* AIM OF THE TASK
Count the lines of the data below that include the string "Oettinger", and provide nothing but the result.

(Transcribed page contents)
::::
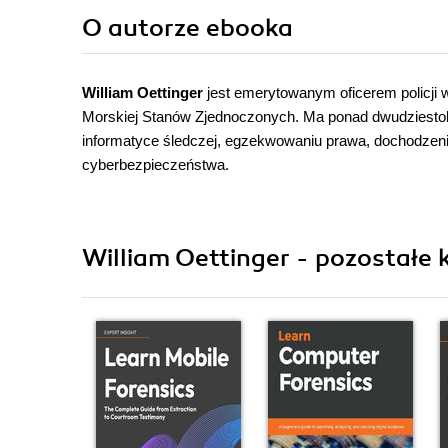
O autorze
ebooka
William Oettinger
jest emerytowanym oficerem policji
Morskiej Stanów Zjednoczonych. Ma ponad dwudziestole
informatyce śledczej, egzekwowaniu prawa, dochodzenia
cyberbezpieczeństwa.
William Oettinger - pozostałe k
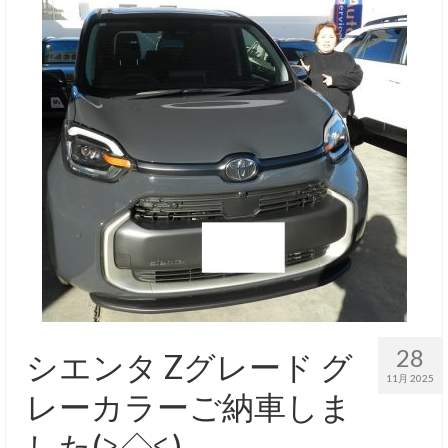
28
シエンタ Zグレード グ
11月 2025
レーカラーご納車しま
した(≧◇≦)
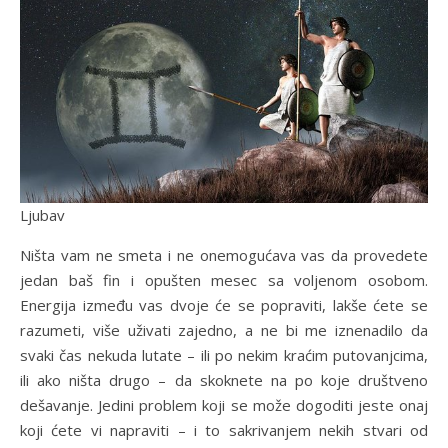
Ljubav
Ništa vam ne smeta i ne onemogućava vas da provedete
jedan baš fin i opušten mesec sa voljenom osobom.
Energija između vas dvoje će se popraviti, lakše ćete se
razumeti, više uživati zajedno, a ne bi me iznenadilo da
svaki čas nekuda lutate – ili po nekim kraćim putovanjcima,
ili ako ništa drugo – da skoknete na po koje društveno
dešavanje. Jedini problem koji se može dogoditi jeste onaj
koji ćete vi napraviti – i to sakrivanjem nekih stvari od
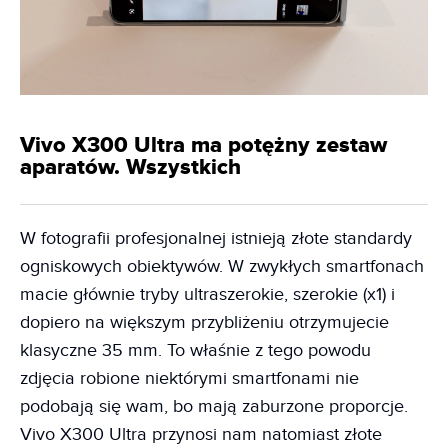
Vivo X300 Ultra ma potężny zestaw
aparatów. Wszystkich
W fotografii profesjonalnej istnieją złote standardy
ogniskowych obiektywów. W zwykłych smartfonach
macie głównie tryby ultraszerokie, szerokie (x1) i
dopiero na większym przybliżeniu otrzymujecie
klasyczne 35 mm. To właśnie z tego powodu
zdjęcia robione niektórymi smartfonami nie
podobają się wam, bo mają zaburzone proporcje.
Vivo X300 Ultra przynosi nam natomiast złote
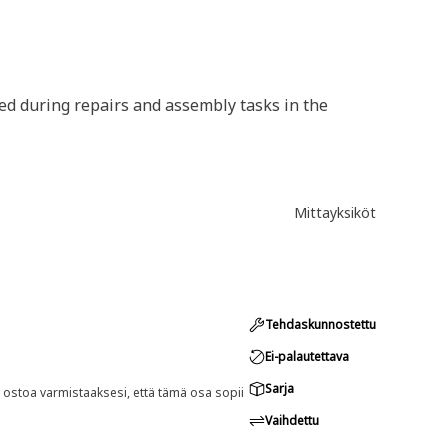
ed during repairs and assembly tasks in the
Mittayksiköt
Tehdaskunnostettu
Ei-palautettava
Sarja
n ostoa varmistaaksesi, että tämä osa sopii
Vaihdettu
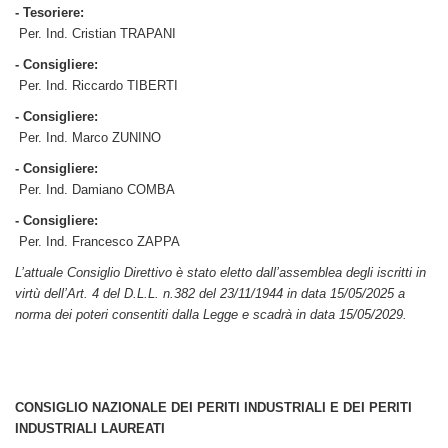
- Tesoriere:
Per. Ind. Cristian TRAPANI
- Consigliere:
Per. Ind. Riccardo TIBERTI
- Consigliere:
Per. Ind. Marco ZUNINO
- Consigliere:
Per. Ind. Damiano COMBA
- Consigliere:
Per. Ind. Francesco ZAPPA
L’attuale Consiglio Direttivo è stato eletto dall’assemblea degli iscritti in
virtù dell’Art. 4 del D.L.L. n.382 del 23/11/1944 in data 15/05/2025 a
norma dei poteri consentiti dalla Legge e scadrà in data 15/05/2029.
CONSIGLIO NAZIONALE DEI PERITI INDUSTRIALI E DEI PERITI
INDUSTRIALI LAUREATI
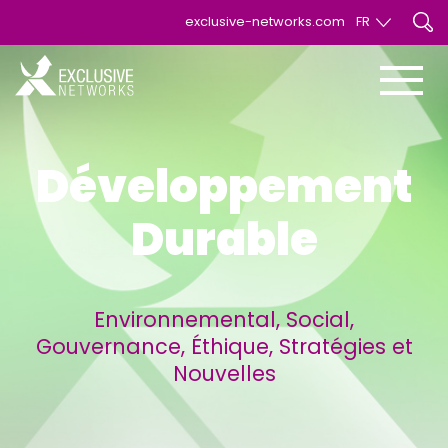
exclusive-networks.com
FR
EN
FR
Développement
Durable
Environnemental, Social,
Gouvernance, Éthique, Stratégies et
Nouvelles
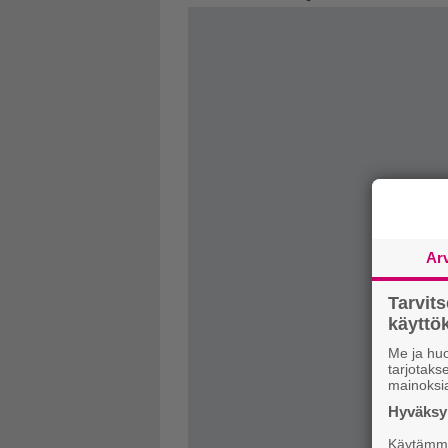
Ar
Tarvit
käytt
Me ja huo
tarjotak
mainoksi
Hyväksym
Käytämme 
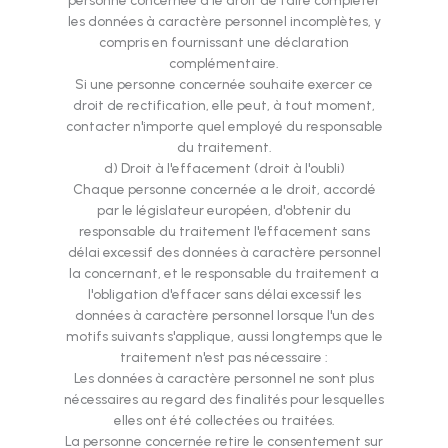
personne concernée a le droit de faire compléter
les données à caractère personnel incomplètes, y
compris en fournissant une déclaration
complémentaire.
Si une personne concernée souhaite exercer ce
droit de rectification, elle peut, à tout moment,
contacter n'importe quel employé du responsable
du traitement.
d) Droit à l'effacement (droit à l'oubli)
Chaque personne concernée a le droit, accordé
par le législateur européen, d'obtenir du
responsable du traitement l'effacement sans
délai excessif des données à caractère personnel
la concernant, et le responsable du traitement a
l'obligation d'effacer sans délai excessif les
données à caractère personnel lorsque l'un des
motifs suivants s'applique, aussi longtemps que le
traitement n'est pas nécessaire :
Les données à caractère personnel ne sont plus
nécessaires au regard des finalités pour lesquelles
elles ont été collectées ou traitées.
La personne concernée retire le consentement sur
::::
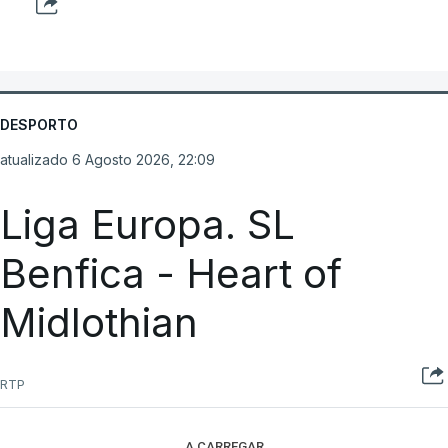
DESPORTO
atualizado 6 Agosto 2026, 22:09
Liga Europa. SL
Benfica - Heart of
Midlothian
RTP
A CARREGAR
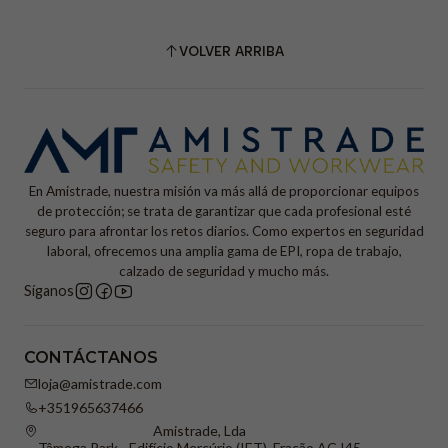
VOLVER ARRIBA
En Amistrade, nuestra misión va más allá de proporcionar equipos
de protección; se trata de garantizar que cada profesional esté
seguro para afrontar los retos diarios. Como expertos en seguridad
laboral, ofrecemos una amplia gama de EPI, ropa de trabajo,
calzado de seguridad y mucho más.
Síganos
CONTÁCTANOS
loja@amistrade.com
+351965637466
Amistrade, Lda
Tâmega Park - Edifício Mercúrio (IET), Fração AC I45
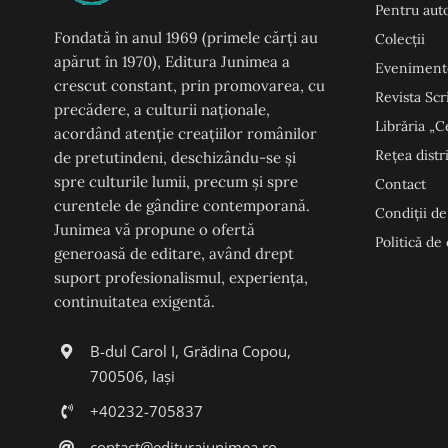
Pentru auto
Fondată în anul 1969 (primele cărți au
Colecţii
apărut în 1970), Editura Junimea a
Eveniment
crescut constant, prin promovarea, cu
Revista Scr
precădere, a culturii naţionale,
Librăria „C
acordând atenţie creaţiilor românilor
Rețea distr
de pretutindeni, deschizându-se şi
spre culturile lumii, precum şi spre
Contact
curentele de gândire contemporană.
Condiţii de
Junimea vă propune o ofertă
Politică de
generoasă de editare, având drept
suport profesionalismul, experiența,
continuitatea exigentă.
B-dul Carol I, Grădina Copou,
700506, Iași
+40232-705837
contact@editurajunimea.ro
::::
* SOLUTION FOR THIS TASK
2